In a large food processor (see note if doing this by hand) add the flour, baking powder and salt to the bowl. Pulse the food processor just to get the dry ingredients mixed together.
Add the cut up butter and pulse with the dry ingredients until the flour/butter mixture looks about the size of peas.
Add the sugar and pulse a few times again until incorporated.
Add the cream and pulse until all combined.
Add 1 cup of chocolate chips and orange pieces and pulse until it starts to come together like dough. This will be sticky because of the gluten free flour, so it may not form a total ball of dough. You may have to scrape the sides to get it to come together. If it seems especially dry, add 2 tsp of heavy whipping cream to get it to be easier to work with.
Generously flour your countertop, cutting board or work surface. Form the dough into a ball as best as you can and fold the dough into itself two times (kneading). This adds a bit of air to the dough but you don’t want to overwork it. Then pat it down into a circle. I used my hands to manipulate it. My circle was about 10 inches in diameter.
With a pizza slicer or sharp knife, slice the circle into 8 equal sized wedges. Place onto parchment lined baking sheet with space in between each wedge.
Bake for 10 minutes. They will look lightly golden brown and be very soft. That is okay. You want them to be just baked otherwise they will be dry.
Let sit on the pan for 5 minutes so that they can firm up to be transported without breaking.
Cover a wire cooling rack with a clean towel and using a large spatula place the scones on top of the towel. Cover with another towel and let cool for 30 minutes. This will keep them from losing moisture as they cool.
When cool, place remaining 1 cup of chocolate chips in a bowl. Microwave for one minute or until melted. If not melted after a minute, stir and then microwave an additional 30 seconds. Transfer to a plastic Ziploc bag or pastry bag (or if you have a steady hand use a spoon) and cut the tip off the bag. Drizzle melted chocolate over scones. I like to have plentiful amounts of chocolate on top. Let chocolate harden a bit and dive in.
These are best eaten the day you make them but can be stored covered with wax paper in an airtight container in the refrigerator for two days. Let come to room temperature before eating.
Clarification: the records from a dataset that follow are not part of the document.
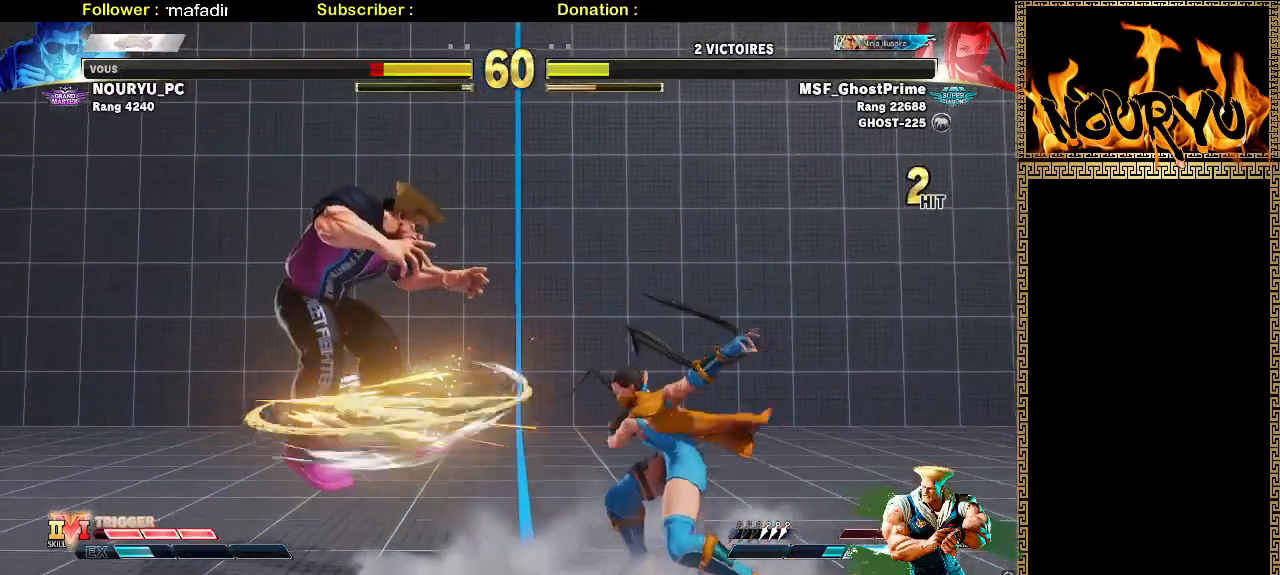
{"dt_ms": 500, "buttons": [], "left_stick": "down-left", "events": []}
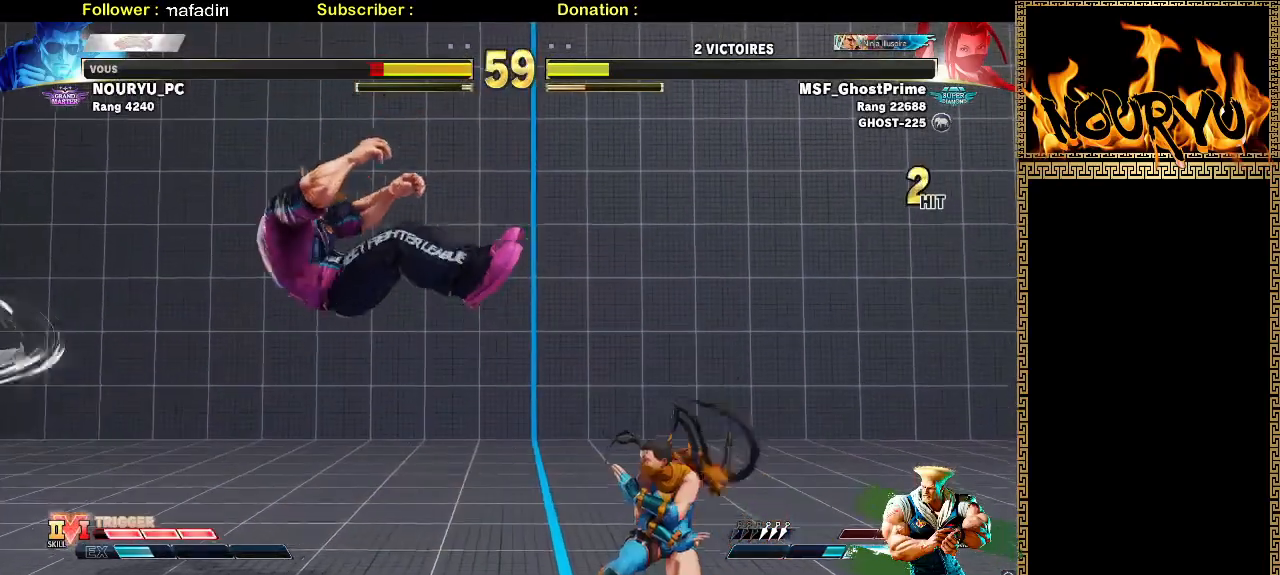
{"dt_ms": 500, "buttons": [], "left_stick": "down-left", "events": [[183, "SQUARE", "down"], [317, "SQUARE", "up"]]}
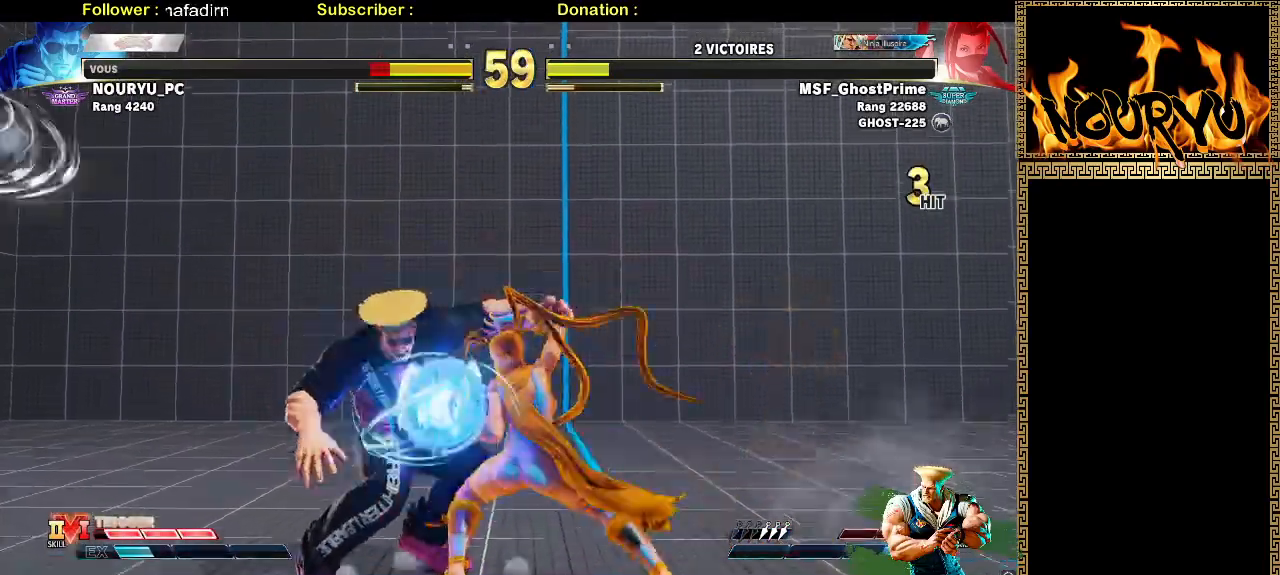
{"dt_ms": 500, "buttons": [], "left_stick": "down-left"}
If you are not using a food processor (which I highly recommend to use if you are able) then combine flour, baking powder and salt in a large bowl. Add the cut up butter and using a pastry blender, 2 knives or your fingers, blend the butter into the flour mixture until it forms pea sized dough balls. Add sugar and use two forks to blend. Add the cream and stir with a fork. This is going to be sticky! Next add the 1 cup chocolate chips and orange pieces. At this point, use your hands to work everything together into a dough ball. Proceed to kneading in the directions above.